Data records:
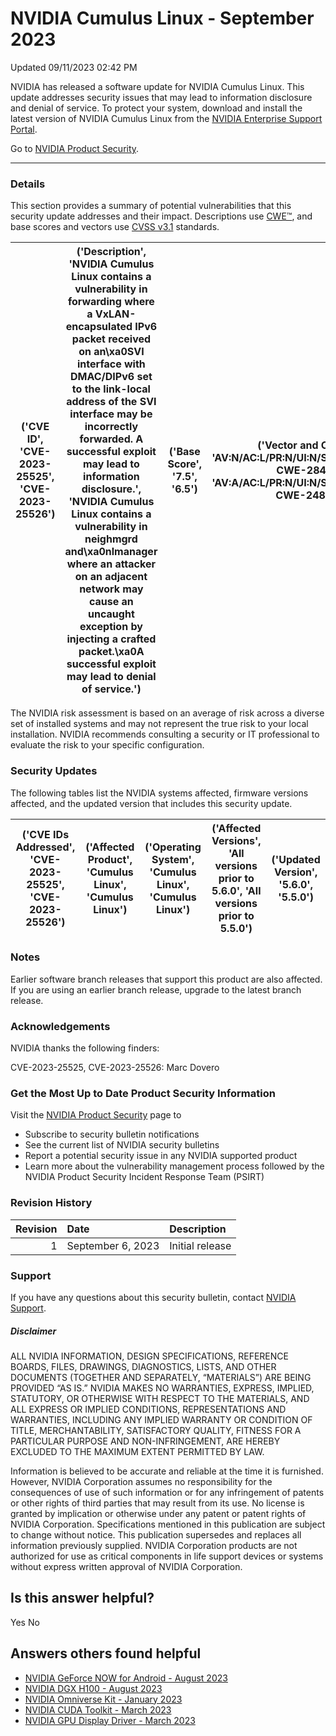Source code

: 

 NVIDIA Cumulus Linux - September 2023
========================================================




 Updated 09/11/2023 02:42 PM




NVIDIA has released a software update for NVIDIA Cumulus Linux. This update addresses security issues that may lead to information disclosure and denial of service. To protect your system, download and install the latest version of NVIDIA Cumulus Linux from the [NVIDIA Enterprise Support Portal](https://enterprise-support.nvidia.com/s/).



Go to [NVIDIA Product Security](https://www.nvidia.com/security/).








---




### 


### Details


This section provides a summary of potential vulnerabilities that this security update addresses and their impact. Descriptions use [CWE™](https://cwe.mitre.org/), and base scores and vectors use [CVSS v3.1](https://www.first.org/cvss/specification-document) standards.




| ('CVE ID', 'CVE-2023-25525', 'CVE-2023-25526') | ('Description', 'NVIDIA Cumulus Linux contains a vulnerability in forwarding where a VxLAN-encapsulated IPv6 packet received on an\xa0SVI interface with DMAC/DIPv6 set to the link-local address of the SVI interface may be incorrectly forwarded. A successful exploit may lead to information disclosure.', 'NVIDIA Cumulus Linux contains a vulnerability in neighmgrd and\xa0nlmanager where an attacker on an adjacent network may cause an uncaught exception by injecting a crafted packet.\xa0A successful exploit may lead to denial of service.') | ('Base Score', '7.5', '6.5') | ('Vector and CWE', 'AV:N/AC:L/PR:N/UI:N/S:U/C:H/I:N/A:N CWE-284', 'AV:A/AC:L/PR:N/UI:N/S:U/C:N/I:N/A:H CWE-248') |
|--------------------------------------------------|-----------------------------------------------------------------------------------------------------------------------------------------------------------------------------------------------------------------------------------------------------------------------------------------------------------------------------------------------------------------------------------------------------------------------------------------------------------------------------------------------------------------------------------------------------------------|--------------------------------|--------------------------------------------------------------------------------------------------------------------|


The NVIDIA risk assessment is based on an average of risk across a diverse set of installed systems and may not represent the true risk to your local installation. NVIDIA recommends consulting a security or IT professional to evaluate the risk to your specific configuration.


### Security Updates


The following tables list the NVIDIA systems affected, firmware versions affected, and the updated version that includes this security update.





| ('CVE IDs Addressed', 'CVE-2023-25525', 'CVE-2023-25526') | ('Affected Product', 'Cumulus Linux', 'Cumulus Linux') | ('Operating System', 'Cumulus Linux', 'Cumulus Linux') | ('Affected Versions', 'All versions prior to 5.6.0', 'All versions prior to 5.5.0') | ('Updated Version', '5.6.0', '5.5.0') |
|-------------------------------------------------------------|----------------------------------------------------------|----------------------------------------------------------|---------------------------------------------------------------------------------------|-----------------------------------------|

### Notes


Earlier software branch releases that support this product are also affected. If you are using an earlier branch release, upgrade to the latest branch release.


### 


### Acknowledgements


NVIDIA thanks the following finders:


CVE-2023-25525, CVE-2023-25526: Marc Dovero



### 


### Get the Most Up to Date Product Security Information


Visit the [NVIDIA Product Security](https://www.nvidia.com/security) page to


* Subscribe to security bulletin notifications
* See the current list of NVIDIA security bulletins
* Report a potential security issue in any NVIDIA supported product
* Learn more about the vulnerability management process followed by the NVIDIA Product Security Incident Response Team (PSIRT)


### 


### Revision History


| Revision | Date | Description |
|-----------:|:------------------|:----------------|
| 1 | September 6, 2023 | Initial release |
### Support


If you have any questions about this security bulletin, contact [NVIDIA Support](https://www.nvidia.com/object/support.html).


##### Disclaimer


ALL NVIDIA INFORMATION, DESIGN SPECIFICATIONS, REFERENCE BOARDS, FILES, DRAWINGS, DIAGNOSTICS, LISTS, AND OTHER DOCUMENTS (TOGETHER AND SEPARATELY, “MATERIALS”) ARE BEING PROVIDED “AS IS.” NVIDIA MAKES NO WARRANTIES, EXPRESS, IMPLIED, STATUTORY, OR OTHERWISE WITH RESPECT TO THE MATERIALS, AND ALL EXPRESS OR IMPLIED CONDITIONS, REPRESENTATIONS AND WARRANTIES, INCLUDING ANY IMPLIED WARRANTY OR CONDITION OF TITLE, MERCHANTABILITY, SATISFACTORY QUALITY, FITNESS FOR A PARTICULAR PURPOSE AND NON-INFRINGEMENT, ARE HEREBY EXCLUDED TO THE MAXIMUM EXTENT PERMITTED BY LAW.


Information is believed to be accurate and reliable at the time it is furnished. However, NVIDIA Corporation assumes no responsibility for the consequences of use of such information or for any infringement of patents or other rights of third parties that may result from its use. No license is granted by implication or otherwise under any patent or patent rights of NVIDIA Corporation. Specifications mentioned in this publication are subject to change without notice. This publication supersedes and replaces all information previously supplied. NVIDIA Corporation products are not authorized for use as critical components in life support devices or systems without express written approval of NVIDIA Corporation.












Is this answer helpful?
-----------------------



Yes
No







Answers others found helpful
----------------------------


* [ NVIDIA GeForce NOW for Android - August 2023](/app/answers/detail/a_id/5476/related/1)
* [ NVIDIA DGX H100 - August 2023](/app/answers/detail/a_id/5473/related/1)
* [ NVIDIA Omniverse Kit - January 2023](/app/answers/detail/a_id/5418/related/1)
* [ NVIDIA CUDA Toolkit - March 2023](/app/answers/detail/a_id/5446/related/1)
* [ NVIDIA GPU Display Driver - March 2023](/app/answers/detail/a_id/5452/related/1)








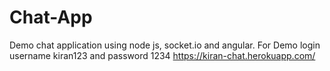 # Chat-App

  Demo chat application using node js, socket.io and angular.
  For Demo login username kiran123 and password 1234
  https://kiran-chat.herokuapp.com/


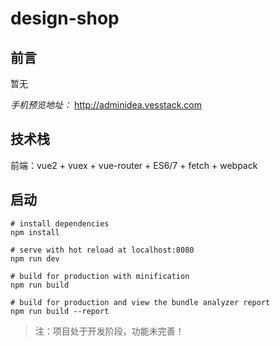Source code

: # design-shop
## 前言 ##
暂无

*手机预览地址：* http://adminidea.vesstack.com
## 技术栈 ##

前端：vue2 + vuex + vue-router + ES6/7 + fetch  + webpack
 

## 启动 ##

    # install dependencies
	npm install

	# serve with hot reload at localhost:8080
	npm run dev

	# build for production with minification
	npm run build

	# build for production and view the bundle analyzer report
	npm run build --report


> 注：项目处于开发阶段，功能未完善！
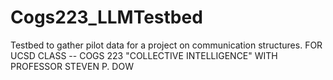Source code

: # Cogs223_LLMTestbed

Testbed to gather pilot data for a project on communication structures. FOR UCSD CLASS -- COGS 223 "COLLECTIVE INTELLIGENCE" WITH PROFESSOR STEVEN P. DOW
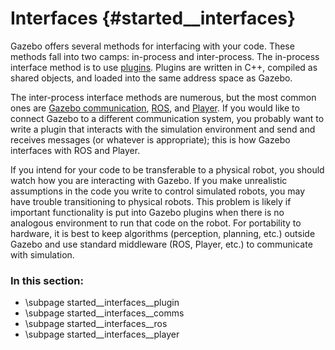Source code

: Interfaces {#started__interfaces}
======================
Gazebo offers several methods for interfacing with your code.  These
methods fall into two camps: in-process and inter-process.  The in-process
interface method is to use [plugins](started__interfaces__plugin).  Plugins
are written in C++, compiled as shared objects, and loaded into the same
address space as Gazebo.

The inter-process interface methods are numerous, but the most common ones
are [Gazebo communication](started__interfaces__comms),
[ROS](started__interfaces__ros), and [Player](started__interfaces__player).
If you would like to connect Gazebo to a different communication system,
you probably want to write a plugin that interacts with the simulation
environment and send and receives messages (or whatever is appropriate);
this is how Gazebo interfaces with ROS and Player.

If you intend for your code to be transferable to a physical robot, you
should watch how you are interacting with Gazebo.  If you make unrealistic
assumptions in the code you write to control simulated robots, you may have
trouble transitioning to physical robots.  This problem is likely if
important functionality is put into Gazebo plugins when there is no
analogous environment to run that code on the robot.  For portability to
hardware, it is best to keep algorithms (perception, planning, etc.)
outside Gazebo and use standard middleware (ROS, Player, etc.) to
communicate with simulation.


### In this section:
- \subpage started__interfaces__plugin
- \subpage started__interfaces__comms
- \subpage started__interfaces__ros
- \subpage started__interfaces__player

Exercise details:
Please repeat the data from the line with "NVIDIA thanks the" to the line with "##### Disclaimer", both lines included.

Task output:
NVIDIA thanks the following finders:


CVE-2023-25525, CVE-2023-25526: Marc Dovero



### 


### Get the Most Up to Date Product Security Information


Visit the [NVIDIA Product Security](https://www.nvidia.com/security) page to


* Subscribe to security bulletin notifications
* See the current list of NVIDIA security bulletins
* Report a potential security issue in any NVIDIA supported product
* Learn more about the vulnerability management process followed by the NVIDIA Product Security Incident Response Team (PSIRT)


### 


### Revision History


| Revision | Date | Description |
|-----------:|:------------------|:----------------|
| 1 | September 6, 2023 | Initial release |
### Support


If you have any questions about this security bulletin, contact [NVIDIA Support](https://www.nvidia.com/object/support.html).


##### Disclaimer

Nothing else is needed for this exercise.